FINAL DE INFARTO 2026: ¡HASTA SIEMPRE LIO!

Publicado el 18 de julio de 2026, 6:17

Hay partidos que duran noventa minutos y otros que permanecen suspendidos en el tiempo. La final del Mundial 2026 pertenece a esa segunda categoría. No es simplemente un España contra Argentina. Es el instante en que la historia decide escribir su última página con una pluma hecha de cuero y costuras, mientras millones de corazones laten al mismo compás.

Dicen que esa noche el balón dejó de rodar como cualquier esfera. Quienes estuvieron allí aseguran que respiraba. Que recordaba los goles de todos los mundiales y que, al acercarse a Lionel Messi, parecía reconocer las huellas de quien lo convirtió en poesía durante dos décadas. Porque hay futbolistas que juegan con la pelota, y hay otros que conversan con ella. Messi siempre perteneció a estos últimos.

En el estadio, el llanto dejó de ser un privilegio del dolor para convertirse en el idioma de los hombres. Nadie ocultó las lágrimas. Eran lágrimas antiguas, nacidas en las canchas de barrio, en los potreros donde un niño imaginó que podía conquistar el mundo con una zurda prodigiosa. Eran lágrimas que no hablaban de derrota ni de victoria, sino de gratitud.

Entonces ocurrió aquello que solo el realismo mágico puede explicar. Desde algún rincón donde habitan los inmortales apareció Diego. No como un fantasma, sino como esos recuerdos que nunca abandonan la memoria de un pueblo. Tomó el balón entre sus manos, sonrió con esa picardía eterna y lo entregó a Messi, como quien devuelve una estrella a su verdadera constelación.

Durante un instante, el tiempo dejó de existir.

Maradona y Messi ya no fueron dos nombres separados por generaciones, sino un solo latido vestido de celeste y blanco. La mano de uno y la zurda del otro parecían escribir el mismo evangelio futbolero, ese que convirtió a la Argentina en un territorio donde la esperanza siempre encuentra una cancha para volver a jugar.

España bailó el paso doble con la dignidad de los grandes, mientras Argentina respondió con un tango melancólico y apasionado. El mejor baile no lo ganó únicamente quien levantó la copa; lo ganó el fútbol, ese idioma universal capaz de reunir pueblos, borrar fronteras y hacer que un estadio entero respire como un solo ser.

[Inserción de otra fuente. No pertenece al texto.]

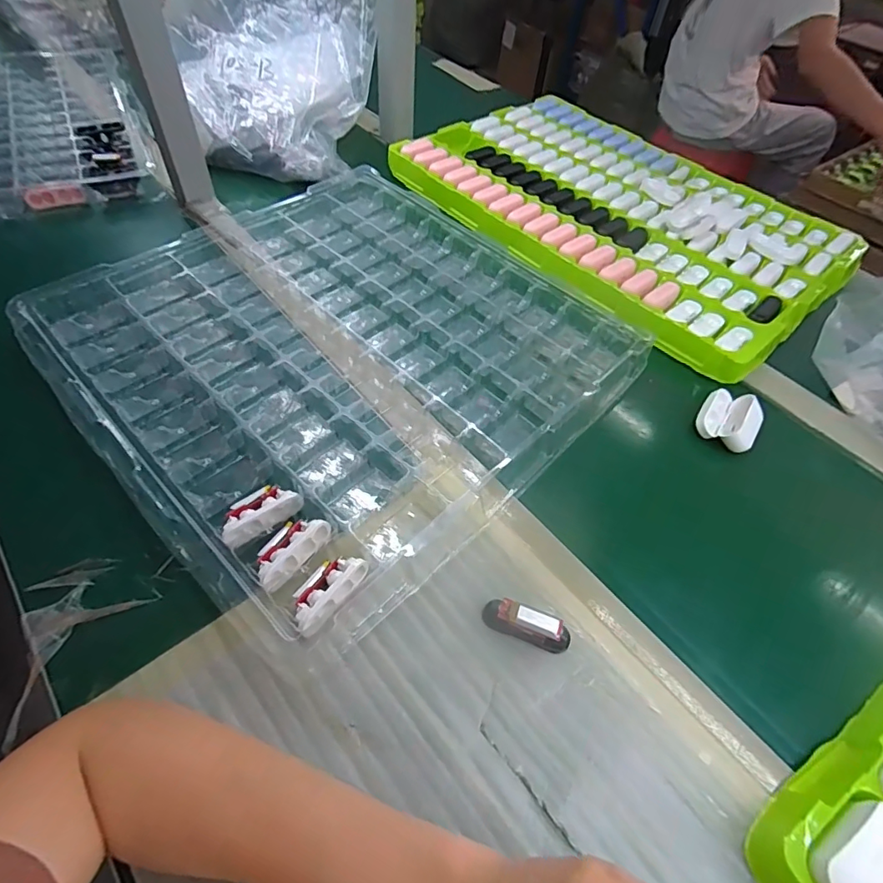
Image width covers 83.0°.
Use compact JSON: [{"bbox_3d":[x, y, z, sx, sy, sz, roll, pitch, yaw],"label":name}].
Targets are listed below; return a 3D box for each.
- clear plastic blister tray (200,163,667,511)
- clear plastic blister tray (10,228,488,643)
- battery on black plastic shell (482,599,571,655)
[{"bbox_3d":[-0.024,-0.171,0.552,0.253,0.026,0.475,-36,65,-27],"label":"clear plastic blister tray"},{"bbox_3d":[-0.183,-0.046,0.451,0.479,0.029,0.229,40,60,22],"label":"clear plastic blister tray"},{"bbox_3d":[0.061,0.129,0.352,0.062,0.027,0.018,20,55,9],"label":"battery on black plastic shell"}]

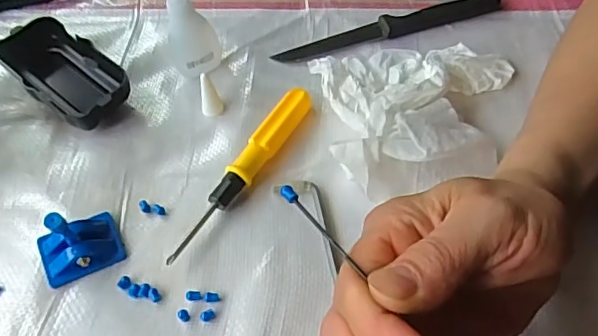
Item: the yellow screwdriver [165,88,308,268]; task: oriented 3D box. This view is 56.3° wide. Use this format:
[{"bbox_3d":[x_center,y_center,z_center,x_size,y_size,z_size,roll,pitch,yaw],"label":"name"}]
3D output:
[{"bbox_3d":[-0.034,0.002,0.350,0.016,0.018,0.141,24,60,21],"label":"yellow screwdriver"}]

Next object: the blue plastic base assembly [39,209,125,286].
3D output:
[{"bbox_3d":[-0.130,0.040,0.320,0.045,0.031,0.037,-23,56,-11],"label":"blue plastic base assembly"}]

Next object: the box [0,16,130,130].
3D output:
[{"bbox_3d":[-0.165,-0.066,0.397,0.109,0.028,0.053,37,65,27],"label":"box"}]

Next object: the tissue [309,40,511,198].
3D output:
[{"bbox_3d":[0.083,-0.045,0.363,0.137,0.034,0.114,-11,54,-3],"label":"tissue"}]

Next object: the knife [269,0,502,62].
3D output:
[{"bbox_3d":[0.069,-0.106,0.420,0.176,0.008,0.020,-17,55,-8],"label":"knife"}]

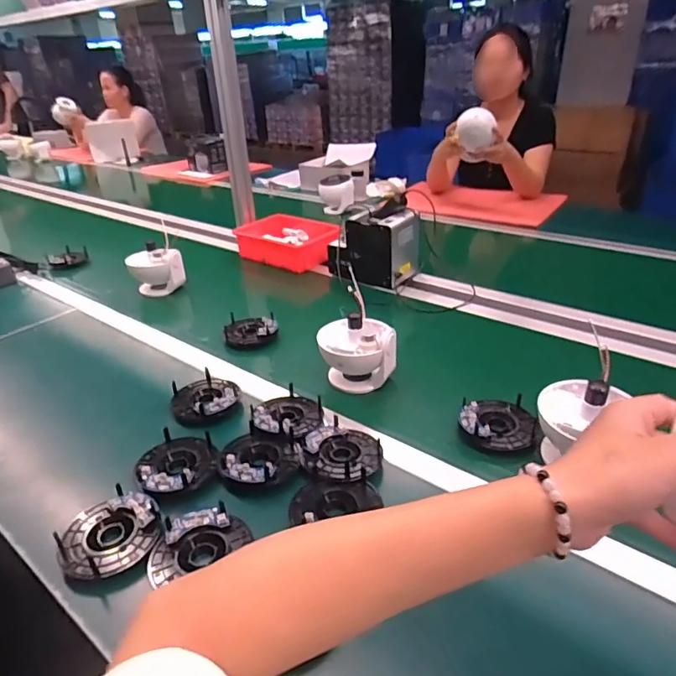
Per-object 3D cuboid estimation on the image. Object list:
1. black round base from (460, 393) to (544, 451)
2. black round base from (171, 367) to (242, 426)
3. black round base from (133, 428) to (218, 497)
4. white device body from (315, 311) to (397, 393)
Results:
[{"bbox_3d":[0.216,0.109,0.664,0.101,0.027,0.103,-2,31,1],"label":"black round base"},{"bbox_3d":[-0.195,0.086,0.739,0.097,0.028,0.105,-2,31,1],"label":"black round base"},{"bbox_3d":[-0.201,0.155,0.622,0.097,0.027,0.095,-2,31,1],"label":"black round base"},{"bbox_3d":[0.030,0.018,0.777,0.117,0.094,0.095,-8,31,-8],"label":"white device body"}]

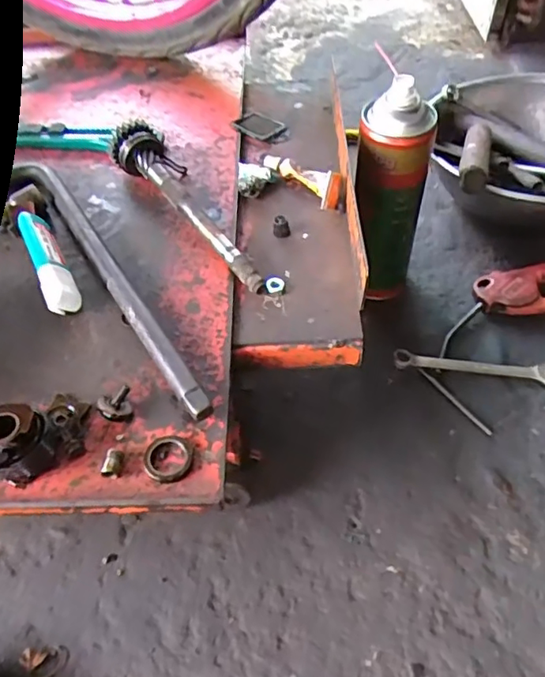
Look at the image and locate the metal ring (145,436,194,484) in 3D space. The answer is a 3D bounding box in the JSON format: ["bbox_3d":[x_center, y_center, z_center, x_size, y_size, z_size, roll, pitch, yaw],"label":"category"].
[{"bbox_3d":[-0.059,0.068,0.319,0.027,0.005,0.027,-1,52,2],"label":"metal ring"}]

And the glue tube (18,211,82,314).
[{"bbox_3d":[-0.163,-0.056,0.411,0.022,0.024,0.099,-23,54,-15],"label":"glue tube"}]

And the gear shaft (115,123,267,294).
[{"bbox_3d":[-0.057,-0.109,0.437,0.044,0.042,0.193,-35,58,-23],"label":"gear shaft"}]

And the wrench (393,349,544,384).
[{"bbox_3d":[0.198,0.025,0.543,0.158,0.013,0.022,5,52,6],"label":"wrench"}]

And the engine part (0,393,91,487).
[{"bbox_3d":[-0.131,0.054,0.314,0.040,0.035,0.063,28,58,23],"label":"engine part"}]

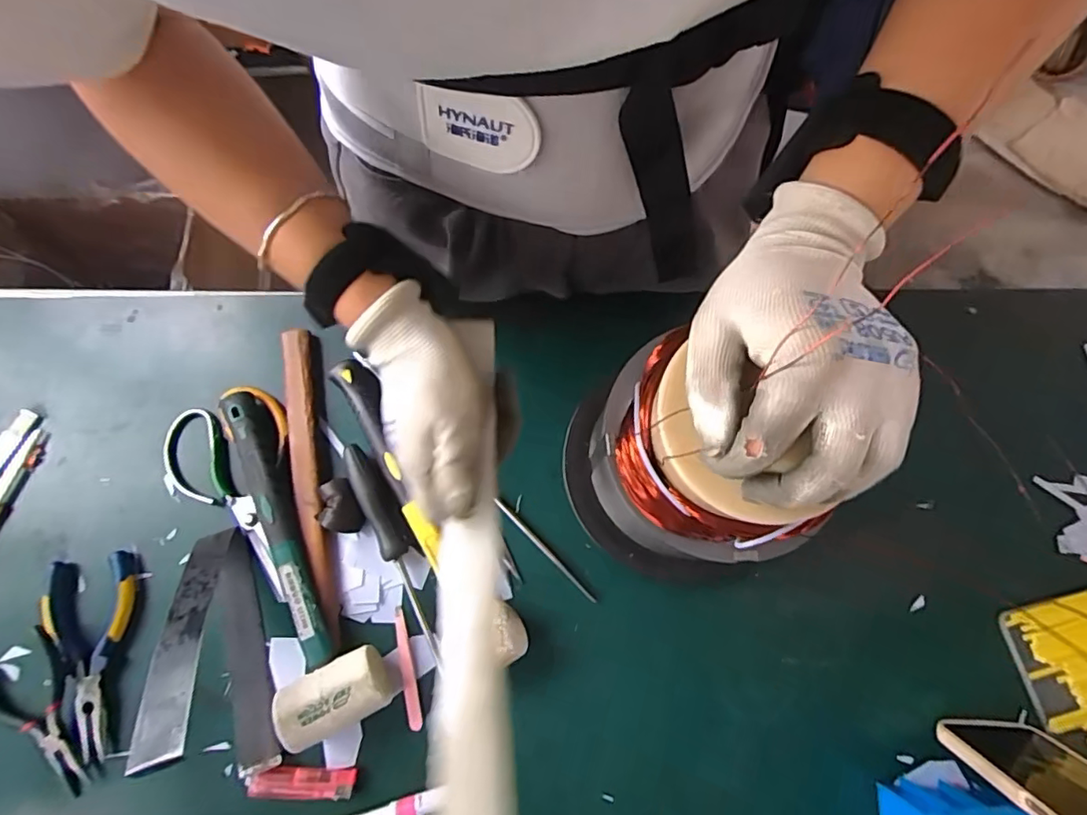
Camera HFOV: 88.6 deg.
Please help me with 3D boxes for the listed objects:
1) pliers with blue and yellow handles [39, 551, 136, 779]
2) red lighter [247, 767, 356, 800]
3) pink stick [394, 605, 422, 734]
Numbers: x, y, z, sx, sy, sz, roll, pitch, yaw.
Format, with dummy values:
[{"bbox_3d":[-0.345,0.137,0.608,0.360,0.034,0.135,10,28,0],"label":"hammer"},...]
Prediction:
[{"bbox_3d":[-0.362,0.201,0.441,0.066,0.015,0.158,-11,75,-4],"label":"pliers with blue and yellow handles"},{"bbox_3d":[-0.183,0.286,0.424,0.077,0.009,0.022,3,74,-1],"label":"red lighter"},{"bbox_3d":[-0.111,0.209,0.448,0.010,0.004,0.091,-13,75,-5],"label":"pink stick"}]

Quizá por eso la visita de Messi al Perú, en enero de 2025, nunca fue un simple partido amistoso. Fue un presagio. Los niños que lo saludaron en el túnel, las ovaciones que estremecieron el Estadio Monumental y las miradas de quienes pudieron verlo de cerca comprendieron, sin saberlo, que estaban observando el último recorrido de una leyenda que ya pertenecía al patrimonio sentimental del planeta.

Y cuando el silbato anunció el final, nadie sintió que terminaba una carrera. Se cerraba una época para abrir otra. El balón volvió a elevarse hacia el cielo, como si buscara un nuevo soñador dispuesto a recibir el legado. Messi sonrió. Diego también. El relevo estaba consumado.

Porque las leyendas nunca se retiran.

Simplemente cambian de pies.

Y mientras exista un niño persiguiendo una pelota descalzo, convencido de que los milagros pueden fabricarse con imaginación y coraje, Diego seguirá haciendo gambetas entre las nubes y Lionel continuará dibujando asistencias sobre el horizonte.

Entonces comprenderemos que el fútbol jamás fue solo un deporte. Fue la manera que encontró la humanidad para creer, durante noventa minutos, que los sueños también pueden levantar copas.

Gracias, Leo. No por los títulos, sino por enseñarnos que la verdadera grandeza consiste en hacer que un balón parezca tener alma y que un pueblo entero descubra, entre abrazos y lágrimas, que la eternidad también puede vestirse con la camiseta número diez.